The occupation made Alec more informal — the air relaxed.

“I could have killed her,” Richard said, “I could have…”

Raul let a hand slide into his jacket, businesslike. “All right,” he said, “let us drop the soap-operaish quality of the past fifteen, twenty minutes, and assume that easygoing air our generation’s so famous for.”

Alec’s thin smile bloomed into laughter. Richard smiled in a self-deprecating manner.

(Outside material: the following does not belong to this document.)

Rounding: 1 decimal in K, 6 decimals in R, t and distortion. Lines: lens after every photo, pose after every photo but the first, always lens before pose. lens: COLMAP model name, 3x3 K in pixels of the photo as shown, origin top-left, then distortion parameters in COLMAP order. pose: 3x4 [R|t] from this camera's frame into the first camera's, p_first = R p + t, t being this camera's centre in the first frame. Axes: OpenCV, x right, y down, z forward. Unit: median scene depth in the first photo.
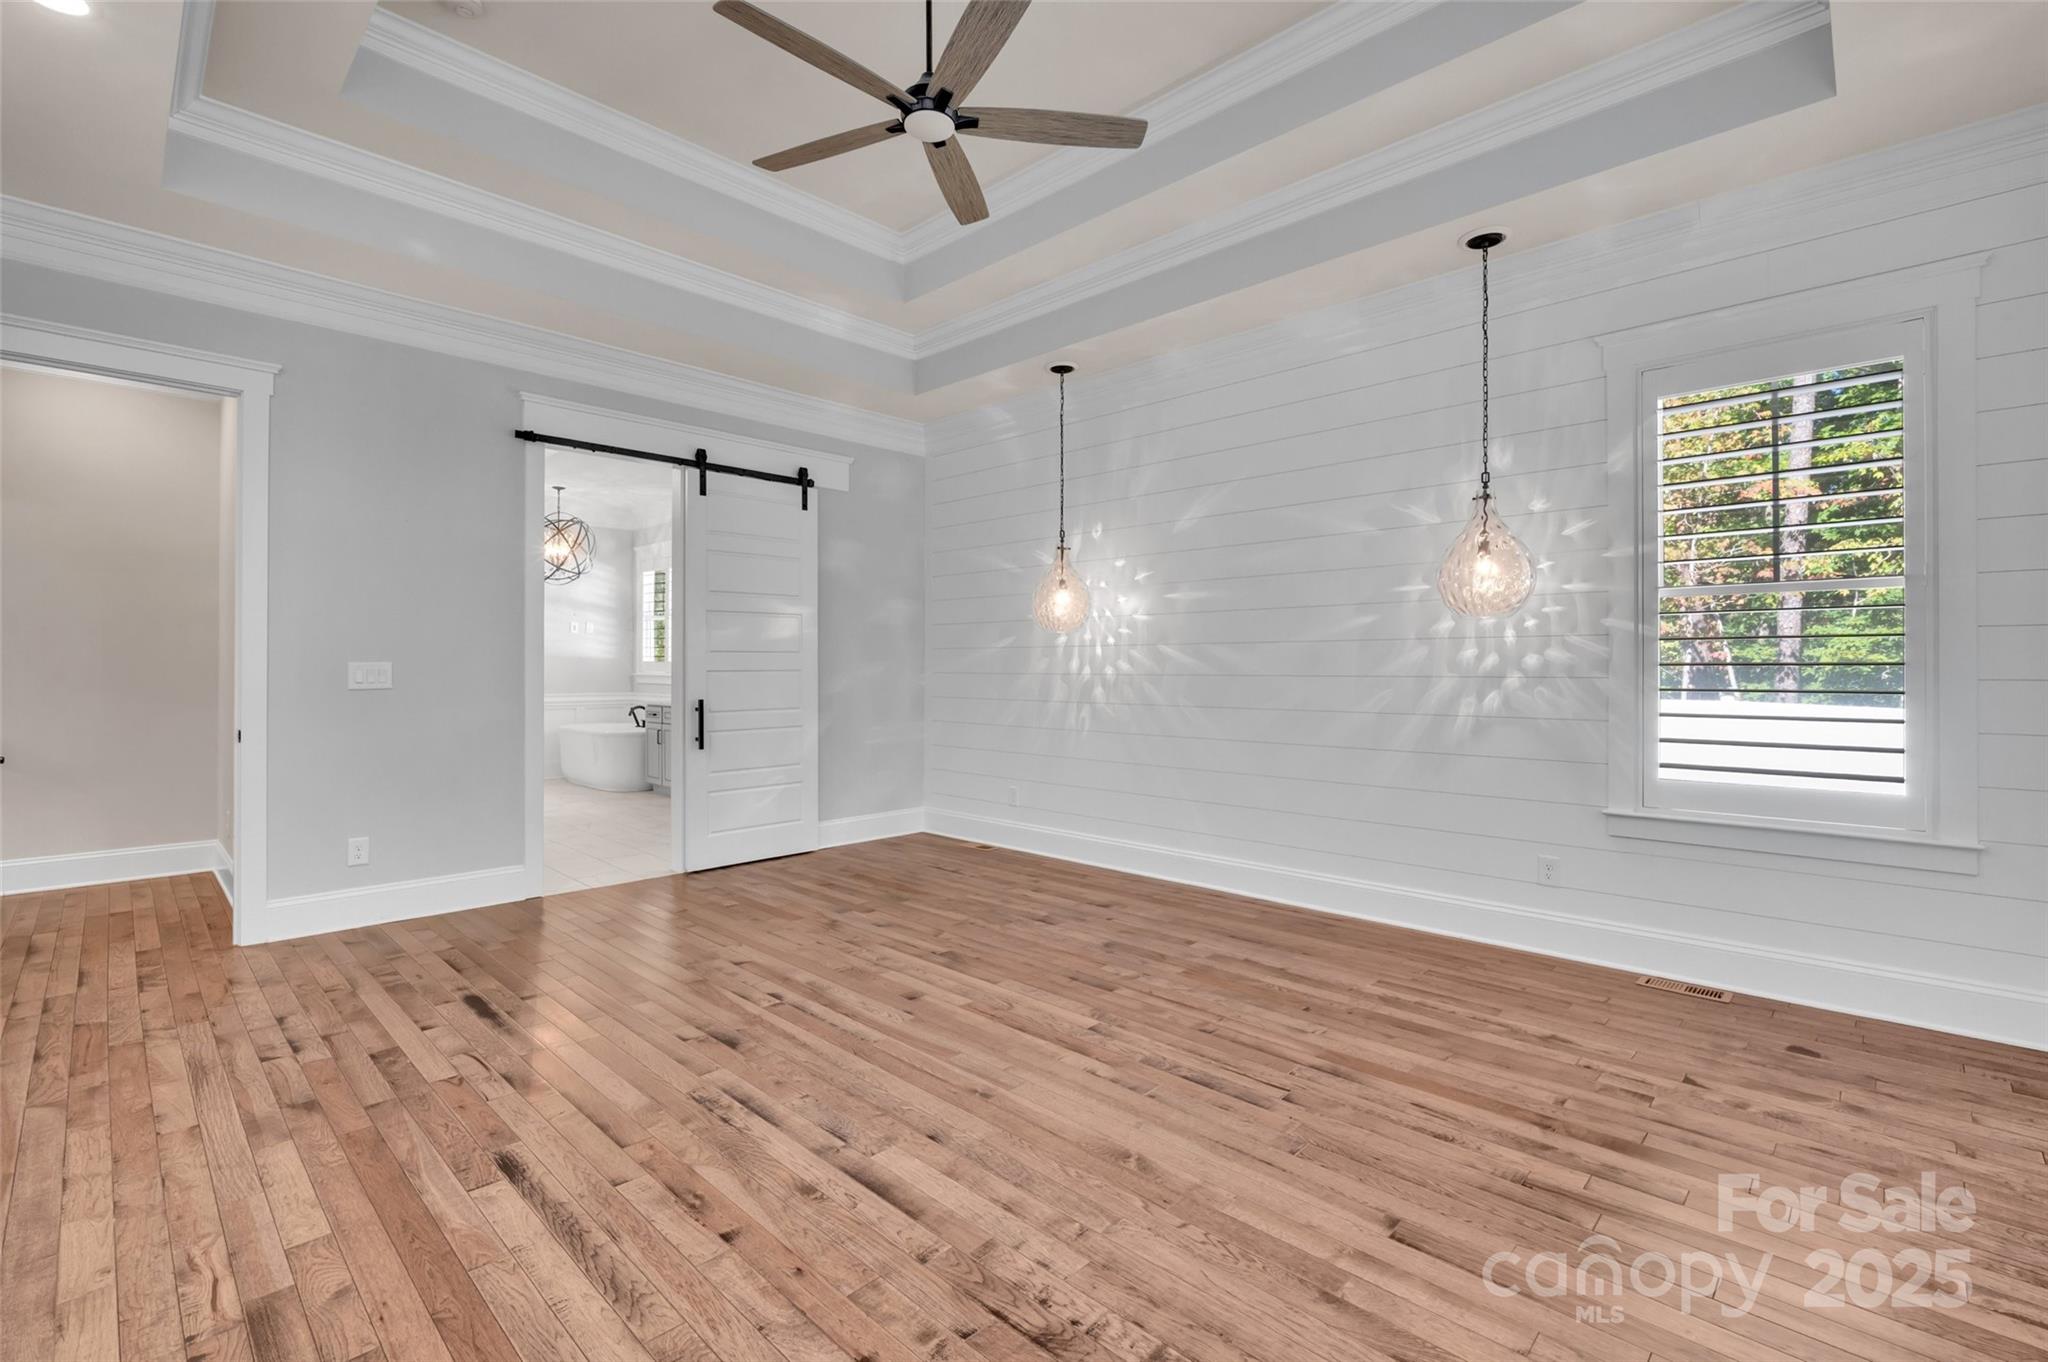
lens RADIAL K [[919.0, 0, 1021.1], [0, 919.0, 665.6], [0, 0, 1]] dist [-0.005086, -0.000906]
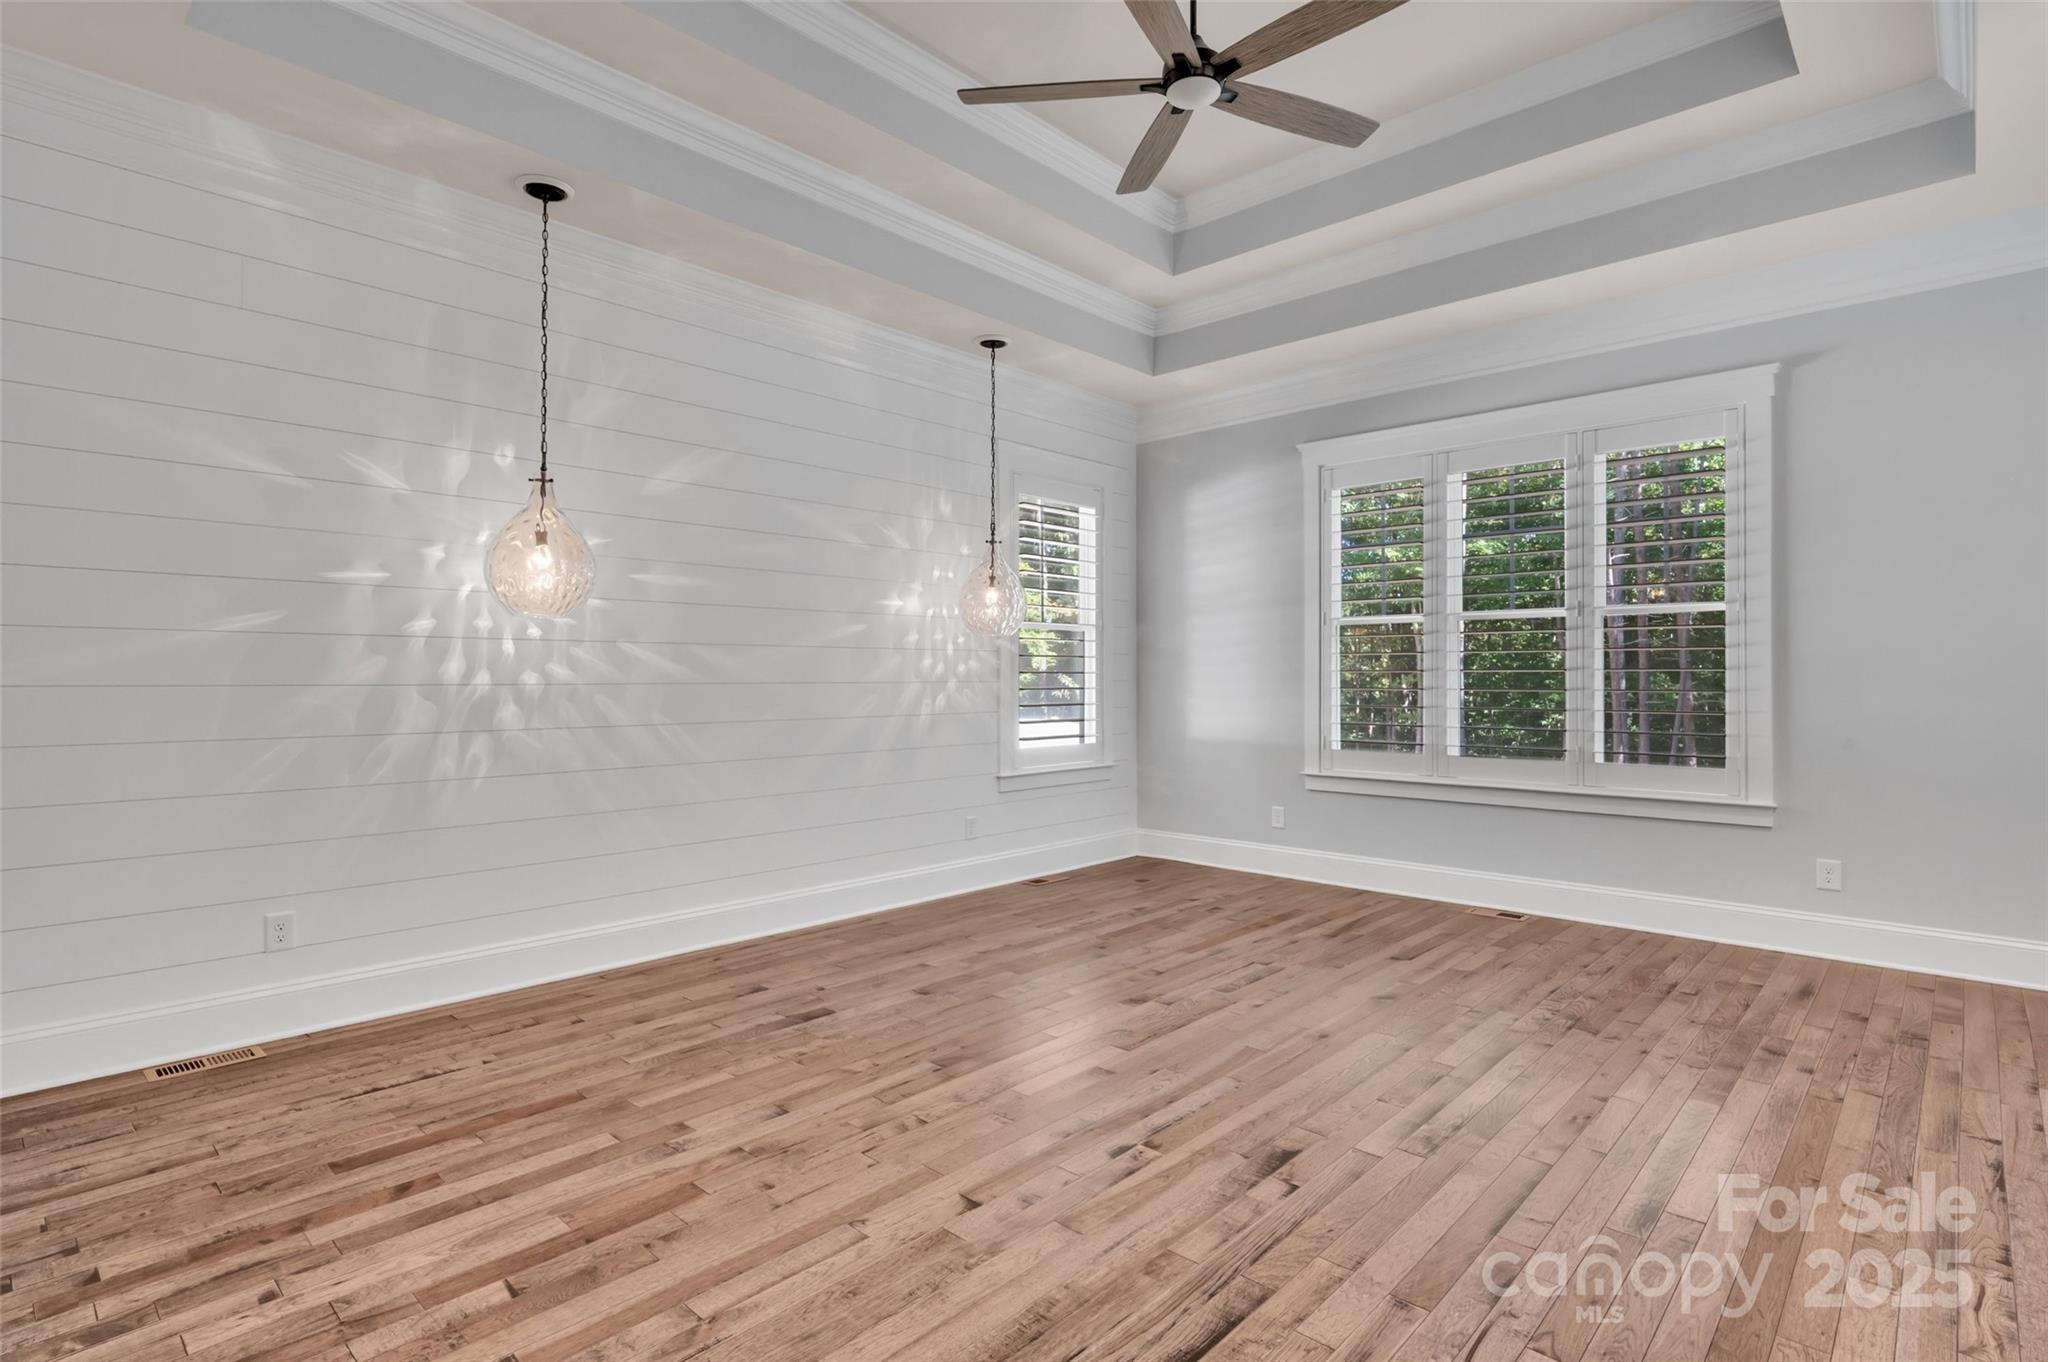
lens RADIAL K [[1034.1, 0, 1026.2], [0, 1034.1, 675.4], [0, 0, 1]] dist [-0.012989, 0.001197]
pose [[-0.036904, 0.001522, 0.999318, -0.877918], [-0.000627, 0.999999, -0.001546, 0.005834], [-0.999319, -0.000684, -0.036903, 0.933176]]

“There is nothing,” Raul said, sitting back, “like the sanity of irony. So where do we go now?”

Richard took out a cigarette, pushing the car lighter in. Alec turned the radio on. “We’re going to pick up Stephie and her friend Amy,” Richard said. “Taking ’em to the dentist.”

Alec smiled. “Amy. Oh man. You’ve gotta meet Amy, Raul, you gotta.”

“Why?”

“She’s a typical, but really typical, fake hippie. You know what I mean?”

Raul frowned. “I’ll hate her, I know it. This is bad, Alec, you’ll have to restrain me.”

“Why,” Richard asked, “what are you going to do?”

Raul straightened in his seat, posing in Napoleonic stance. “I will indulge in the treachery of honesty. Particularly in this case. What could be more obscene than being pretentious about a group that is unpretentious? The pains I have from such people are akin to the churnings of my stomach when Rosko proudly announces that WNEW is in the groove.”